** Required tasks **
**A)** In the Fed commentary below, what reason does Powell give for the committee needing to move expeditiously? Answer in one to three sentences.
**B)** Answer these questions from the Fed commentary below:
(i) What size of rate hike does Powell back for May, if necessary?
(ii) By how much did US 2-year yields rise after the speech and Q&A session?
(iii) What level is the Fed funds rate priced to reach at the December meeting?

** Document extract **
Fed Chair Powell says he backs a 50-basis-point rate hike in May, if necessary. As well, Fed Chair Powell indicated that more than one hike of that magnitude is possible: “If we conclude that it is appropriate to move more aggressively by raising the federal funds rate by more than 25 basis points at a meeting or meetings, we will do so.” Other comments were quite hawkish as well, such as “if we determine that we need to tighten beyond common measures of neutral and into a more restrictive stance, we will do that as well.” Powell also indicated that the price rises in the wake of Russia’s invasion of Ukraine could risk destabilizing longer term inflation expectation. “The risk is rising that an extended period of high inflation could push longer-term expectations uncomfortably higher, which underscores the need for the committee to move expeditiously as I have described.” In the wake of Powell’s speech and Q&A session, US 2-year yields rose over 20 basis points as the market prices in more than 40 basis points for the May meeting and another 40 basis points for June, with the Fed funds rate now priced to reach 2.25% at the December meeting.

** Provided information **
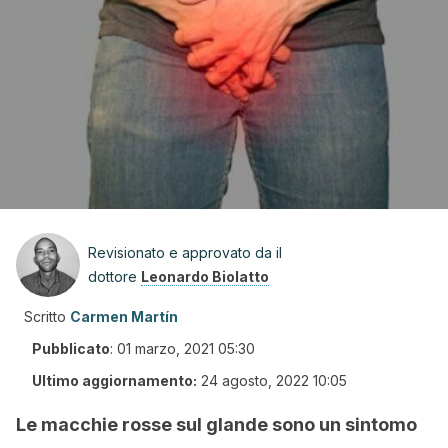
Revisionato e approvato da il
dottore
Leonardo Biolatto
Scritto
Carmen Martín
Pubblicato
:
01 marzo, 2021 05:30
Ultimo aggiornamento:
24 agosto, 2022 10:05
Le macchie rosse sul glande sono un sintomo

** Responses per task **
**A)** Powell says the risk is rising that an extended period of high inflation could push longer-term inflation expectations uncomfortably higher. He links this to price rises following Russia's invasion of Ukraine, which could risk destabilizing longer-term inflation expectations.

**B)**
(i) 50 basis points
(ii) Over 20 basis points
(iii) 2.25%